What are those weird dark streaks on Venus? NASA CubeSat mission could find out

The unusual dark streaks in Venus’ upper atmosphere, seen only in ultraviolet light. Image Credit: NASA

Even though Venus is Earth’s closest planetary neighbour, it is still one of the most mysterious. Numerous landers and orbiters have visited this extremely hostile world, but there are still many unanswered questions to be resolved. Now, NASA is proposing a new mission using a small CubeSat, called CubeSat UV Experiment (CUVE), to further study Venus’ atmosphere and hopefully solve at least one of the more perplexing mysteries.

The mission concept has now received funding from the agency’s Planetary Science Deep Space SmallSat Studies (PSDS3).

Something in the atmosphere of Venus is absorbing ultraviolet light and scientists still don’t know what it is. When seen in visible light, Venus looks rather bland and featureless, with the thick, perpetual cloud layers obscuring the view of the surface. But when viewed in ultraviolet light, unusual dark bands become clearly visible in the atmosphere. This indicates that something in the clouds is absorbing ultraviolet light. But what is it?

“The exact nature of the cloud top absorber has not been established,” said CUVE Principal Investigator Valeria Cottini, a researcher at the University of Maryland. “This is one of the unanswered questions and it’s an important one.”

Normally, in visible light, Venus’ cloud tops look rather bland. Photo Credit: NASA
Ultraviolet view of Venus from ESA’s Venus Express mission showing the dark streaks in the clouds where an unknown material is absorbing ultraviolet light. Image Credit: ESA/MPS/DLR/IDA

The absorber is thought to be found only in the dark streaks according to one theory, where convection drags the absorber from deeper down in the thick clouds, transporting the substance to the cloud tops. Then, winds disperse the material in the direction of the wind, creating the long dark streaks. That still doesn’t explain what the absorbing material itself is however.

“Since the maximum absorption of solar energy by Venus occurs in the ultraviolet, determining the nature, concentration, and distribution of the unknown absorber is fundamental,” Cottini said. “This is a highly-focused mission – perfect for a CubeSat application.”

The CUVE team would use miniaturized instruments and related technologies to try to figure what is causing this phenomenon. CUVE would carry a Goddard-developed spectrometer to analyze light over a broad spectral band – 190-570 nanometers – covering both ultraviolet and visible wavelengths.

“A lot of these concepts are driven by important Goddard research-and-development investments,” said Tilak Hewagama, a CUVE team member who has worked with Goddard scientists to demonstrate a CubeSat-compatible spectrometer. “That’s what got us started.”

Illustration of a CubeSat in Earth orbit, similar to what may be sent to Venus. Image Credit: AAUsatlab

Another theory even says that the dark streaks could be composed of microbes. It may seem unlikely, although microbes have been found at similar heights in Earth’s atmosphere, in a region beginning around 50 kilometres (31 miles) in altitude and extending several miles outward, where temperatures range from 30 ºC to 70 ºC (86 ºF to 158 ºF) and the pressure is similar to that on Earth’s surface.

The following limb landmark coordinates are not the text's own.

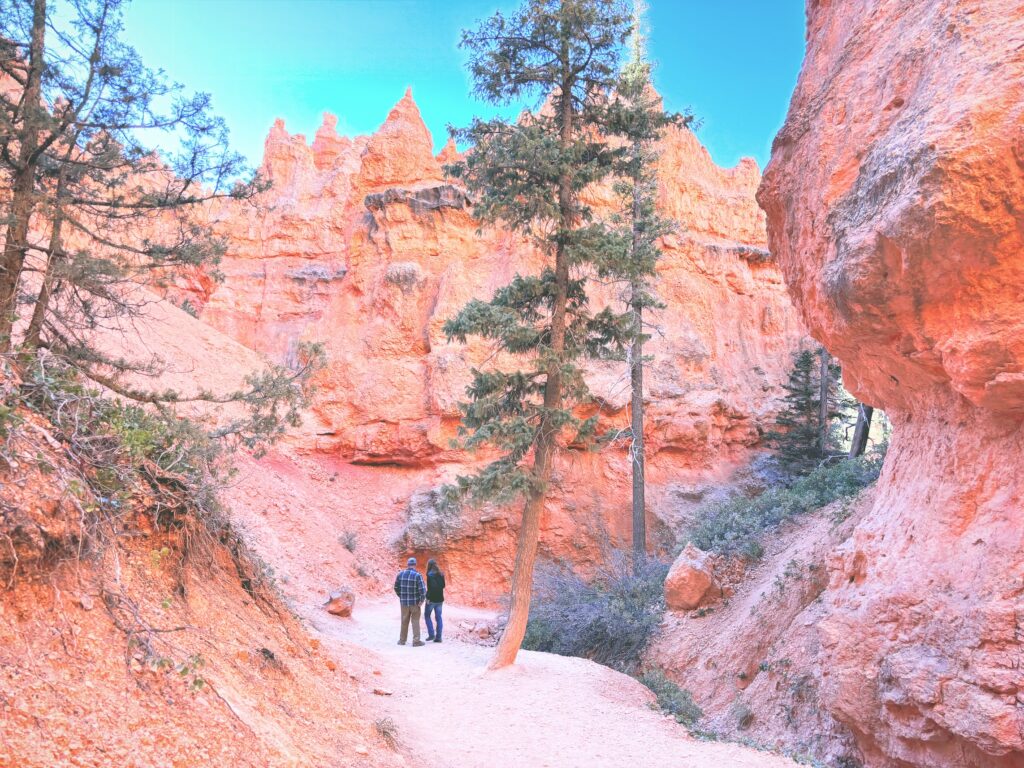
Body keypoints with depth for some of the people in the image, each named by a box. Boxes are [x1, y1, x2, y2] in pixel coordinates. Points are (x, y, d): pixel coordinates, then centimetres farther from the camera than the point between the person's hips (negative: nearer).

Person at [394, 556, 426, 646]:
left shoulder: (400, 574, -1)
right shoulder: (417, 575, -13)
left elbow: (396, 587, 6)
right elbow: (422, 589, -18)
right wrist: (421, 600, -5)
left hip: (404, 602, 3)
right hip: (415, 602, -3)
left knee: (404, 621, 15)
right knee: (415, 621, 6)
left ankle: (402, 640, 22)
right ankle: (416, 641, 4)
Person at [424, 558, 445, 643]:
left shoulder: (430, 574, -13)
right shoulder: (441, 574, 7)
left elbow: (431, 587, -20)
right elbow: (443, 585, 10)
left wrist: (428, 597, -15)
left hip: (432, 599, -6)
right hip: (440, 599, 6)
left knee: (427, 616, 11)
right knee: (439, 617, 9)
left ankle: (431, 634, 4)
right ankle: (438, 637, 9)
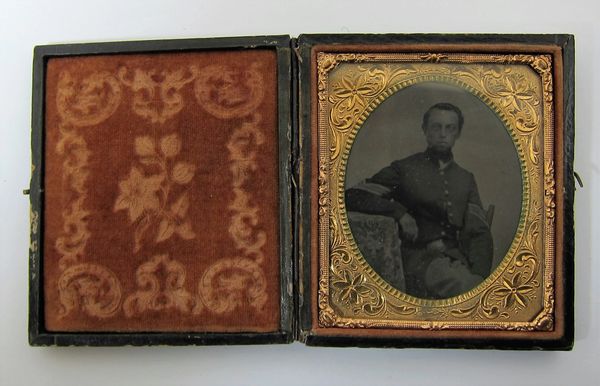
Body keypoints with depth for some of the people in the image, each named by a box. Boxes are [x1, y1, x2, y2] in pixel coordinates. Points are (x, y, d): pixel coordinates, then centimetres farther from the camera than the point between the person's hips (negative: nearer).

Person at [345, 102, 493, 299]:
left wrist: (479, 273, -4)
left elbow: (479, 233, 14)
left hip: (458, 258, 5)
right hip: (420, 258, -4)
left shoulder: (466, 179, 21)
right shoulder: (404, 169, 9)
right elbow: (353, 197, 0)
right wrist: (400, 212, -13)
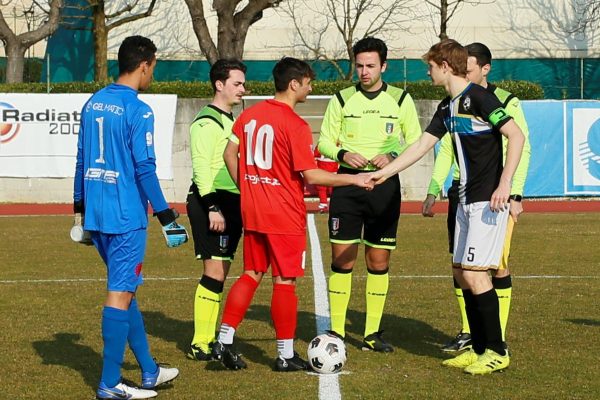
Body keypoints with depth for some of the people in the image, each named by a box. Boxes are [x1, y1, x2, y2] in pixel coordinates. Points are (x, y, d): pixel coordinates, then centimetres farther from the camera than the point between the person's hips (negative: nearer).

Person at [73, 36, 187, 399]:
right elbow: (144, 169, -16)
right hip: (126, 218, -8)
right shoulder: (138, 111, -14)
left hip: (96, 215, 8)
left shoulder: (93, 104, 9)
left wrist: (80, 206, 22)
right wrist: (165, 215, -9)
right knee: (121, 294, -2)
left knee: (125, 287, 17)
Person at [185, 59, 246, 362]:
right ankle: (200, 344, -7)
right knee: (215, 272, -10)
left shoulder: (230, 120, 19)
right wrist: (212, 207, -23)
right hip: (211, 201, -10)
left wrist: (236, 207, 25)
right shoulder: (206, 122, -11)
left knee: (220, 273, 11)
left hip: (230, 203, 10)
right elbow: (201, 166, -18)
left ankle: (210, 338, 17)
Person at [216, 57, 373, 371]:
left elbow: (229, 154, 12)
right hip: (285, 216, -7)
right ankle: (285, 355, 7)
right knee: (284, 282, 1)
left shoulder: (249, 114, 6)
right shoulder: (295, 125, -16)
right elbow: (311, 175, -17)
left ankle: (225, 339, 9)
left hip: (252, 213, 7)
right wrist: (353, 179, -9)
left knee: (251, 275, 15)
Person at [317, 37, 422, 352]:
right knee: (342, 258, -4)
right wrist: (343, 154, -14)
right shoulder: (342, 99, 4)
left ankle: (372, 333, 11)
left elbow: (415, 143, 5)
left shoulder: (401, 99, 3)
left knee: (379, 261, 3)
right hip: (347, 183, 0)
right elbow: (324, 140, 7)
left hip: (385, 184, 0)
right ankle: (336, 331, 3)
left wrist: (392, 157, -14)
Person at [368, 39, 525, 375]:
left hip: (488, 199, -9)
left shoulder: (479, 98, -13)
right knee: (461, 272, 9)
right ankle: (479, 349, 16)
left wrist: (505, 184, -24)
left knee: (475, 272, -12)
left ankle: (497, 351, -4)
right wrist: (383, 173, 20)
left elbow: (517, 136, -18)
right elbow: (422, 146, 21)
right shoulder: (448, 108, 14)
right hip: (467, 199, 9)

“CUVE is a targeted mission, with a dedicated science payload and a compact bus to maximize flight opportunities such as a ride-share with another mission to Venus or to a different target,” Cottini said. “CUVE would complement past, current, and future Venus missions and provide great science return at lower cost.”

It was also reported earlier this year that NASA is studying the possibility of a new joint mission with Russia to return to Venus, called Venera-D. This mission would consist of both an orbiter, and a lander which could last longer than previous probes in the intense heat and high pressure on the surface.